I live about 30 minutes from the Salton Sea, but it could be another planet. Here you see the wide-open desert abutting the sea, the Chocolate Mountains in the distance, and everywhere else, peril. What you can’t see is … the smell. The noxious fumes that rise from this fetid sea. The stench of another round of avian cholera that has claimed countless birds. The tilapia little more than bones along the shore. We must fix this place. I doubt we ever will. It is so beautiful and doomed.

RAGTOWN
Ragtown

“It’s all sand and creosote broken up periodically with what looks like finger scratches where primitive roads used to be, the only proof that anyone inhabited this place.
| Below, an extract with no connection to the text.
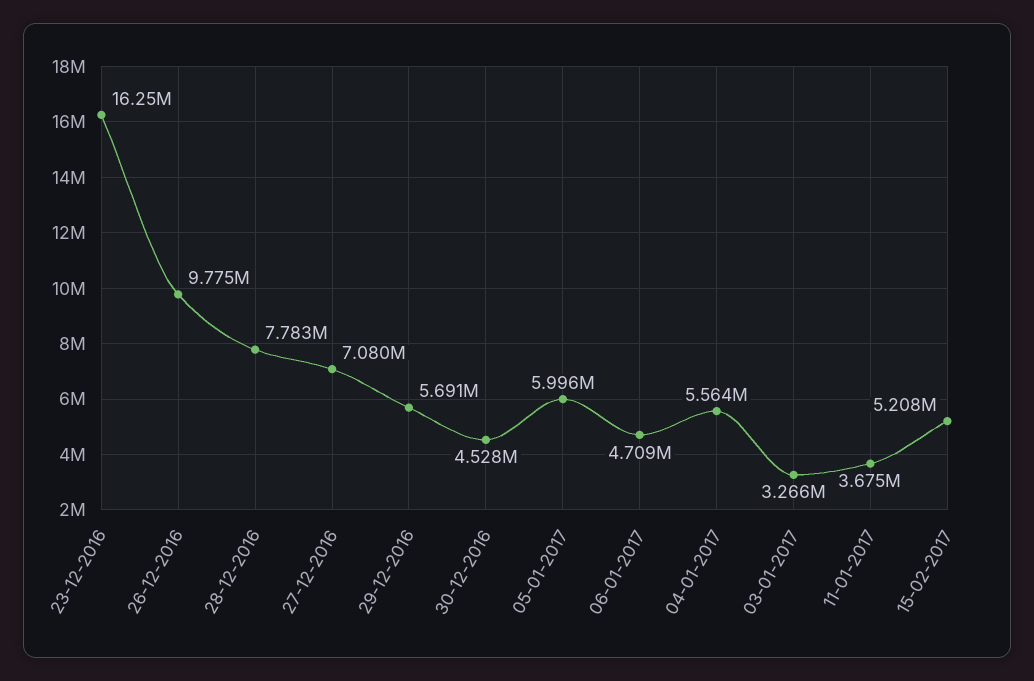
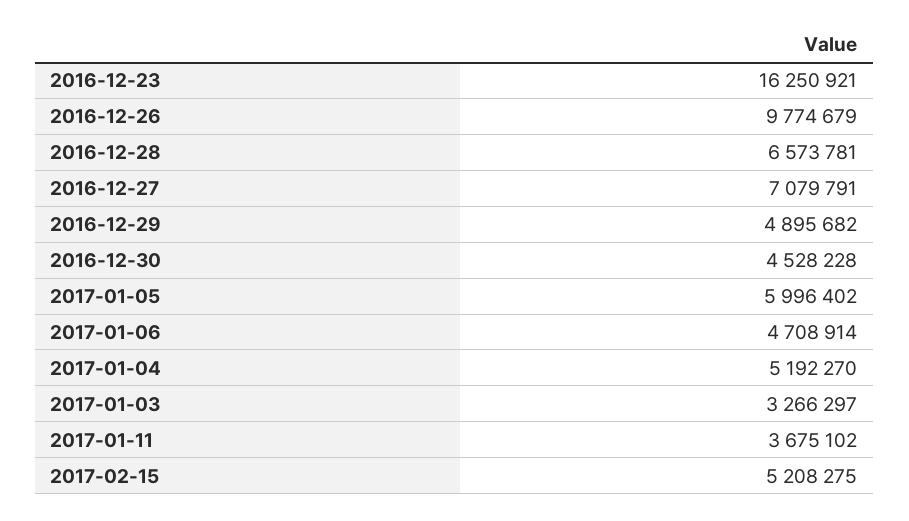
28-12-2016: 7783000 -> 6573781
29-12-2016: 5691000 -> 4895682
04-01-2017: 5564000 -> 5192270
Other than the fact that this rut of desert has a name at all.” (From “Ragtown”)

If you drive the back way from Palm Springs to Las Vegas — which is to say, if you don’t drive on Interstate 15 and instead opt for a series of desert roads that push you deep into the Mojave in order to save about 30 minutes of travel time — you’ll find yourself driving through a series of desert towns that have long since disappeared, part of the old mining district that existed in these parts and which hew near the old Southern Pacific line. One of those missing places is Ragtown, which as you can see does not exist anymore, but there it is, viewed from space. It’s the kind of place where you imagine bad things might happen. And oh, in my world? Bad things happen in a place like Ragtown.